I’m not really sure how it’s the end of April. Or how I’m just a few short weeks shy of having a first and second grader replace the kindergartner and first grader in my house respectively. The last we spoke here, the world was one specific squishy baby less grand than it is now. Minnesota had just finished its pre-winter months. Yes, we have pre-winter, regular winter, and playoff winter, if you will. November and December are just a taste of what is ahead, January and February, together, are fewer days than their pre-winter counterparts while being far longer months in your emotional consciousness. This isn’t all that difficult to understand when you plan your life around how far you have to drive and how many minutes you think you’ll survive in the elements if something does go wrong with your mode of transportation. About two to five minutes is all it takes for frostbite to set in when the actual temperature is -30 degrees Fahrenheit and the windchill is twice that cold. Yep, -60 degrees Fahrenheit a few days this winter. About a week of them combined. And then we went back to “normal” in the -15ish degrees Fahrenheit range. That’s January and February in Minnesota. Playoff winter is March and April, for sure, and sometimes May. March is a lot of frequent, wet and heavy snowstorms to the tune of 12+” a pop with some freezing rain, sleet, and whatever other forms airborne water can take. Yes, it hails in March here sometimes, too. April is the home stretch, with all of the things March does still happening, but alternating with rain every other time. So the ground falls on a spectrum of anywhere between just-frozen-enough-to-walk-on-without-worrying-about-your-shoes to navigable-by-rubber-boots-only. It can get pretty muddy. If it stops freezing on time, we have a few early rising May flowers pop up in the last several days of April. And suddenly, this unforgiving, barren tundra that, at times, is colder than Antarctica (not a typo), is lush with green emerald vegetation, fueled by the melt of several dozen inches of snow accumulation and frequent April showers. Take that, David Attenborough.
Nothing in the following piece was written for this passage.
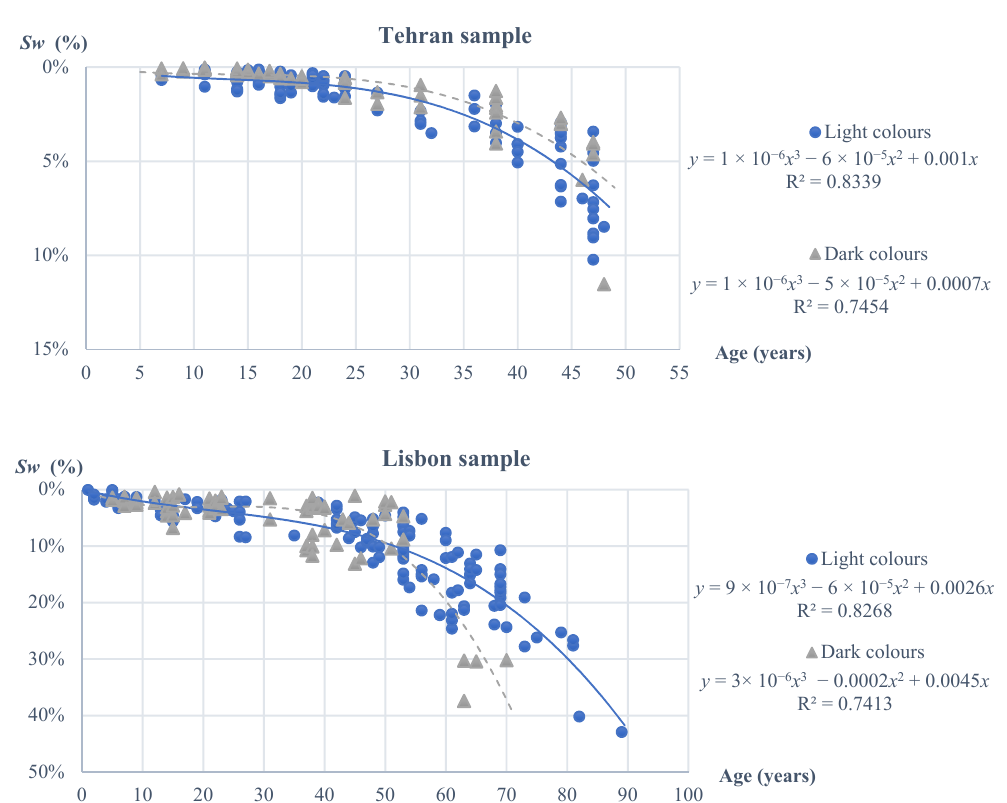
Figure 10. Degradation curves of the Tehran and Lisbon samples, according to the colour of stone.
We have been sleeping with our windows open and it is glorious. Minnesota in the spring is so naturally musical. I was spoiled to grow up far from a freeway, where car noise is notable because of its sparseness. Living near a major highway, there is a constant white noise of rubber on concrete, but the symphony from the water birds both passing through and nestling in behind our house is far from lost on me. Neither is having the window open and not having to worry about our pipes freezing. That’s not lost on me either.
May is upon us and that means we are 5 months removed from the delivery of a certain precious baby girl. That puts us just one month shy of being medically cleared to…
Start another surrogacy! Full disclosure, we really, really loved helping to create a family. I’m not an old man, but I’ve done at least a few things, and I can say with certainty that surrogacy ranks in the top 3 most awesome things that I’ve ever done. I’ve gotten married and had my own incredible children; those are the top two. I’m torn on number one. Sorry, not sorry, Amanda.
In Hollywood’s adaptation of Tolkien’s The Two Towers, the Battle of Helm’s Deep is almost lost. As the powers of darkness close in and the fortress is breached, the decision is made to make one last stand. King Theoden of Rohan and Aragorn mount up and ride headlong into certain death.
Until Gandalf the White crests the hill at dawn, a sea of fresh, battle-ready cavalry at his back. And in that moment, crushing despair and absolute defeat are shattered by hope.
That is what this surrogate delivery felt like. We got to be Gandalf. And that’s super cool because Gandalf is awesome. But seriously, I’ve never felt anything like it. To call it a “rush” would be to downplay the experience on pretty much every level. During delivery I found out that many of the staff involved with our hospital stay had only rarely nursed or doctored a surrogate and her baby and some of them, seasoned in their respective fields, never had. Everybody was crying. I’ve been to other births. I get it, people cry about new babies, but these were such complex and beautiful tears. Relief. Joy. Disbelief. Exhaustion. Gratitude. Wholeness. And so many other emotions that don’t quite have suitable descriptors. All of those things surging through the room in a handful of moments saturated with a profundity that changes who you are; that brings you to an understanding of family from which there is no return nor desire to.
So we are on a plane headed to Los Angeles. Because while my wife was overcome by emotion and leaking happiness from her face in light sobs, her eyes found mine about three seconds after delivery and she told me with unwavering clarity what I was already thinking:
“We absolutely need to do this again.”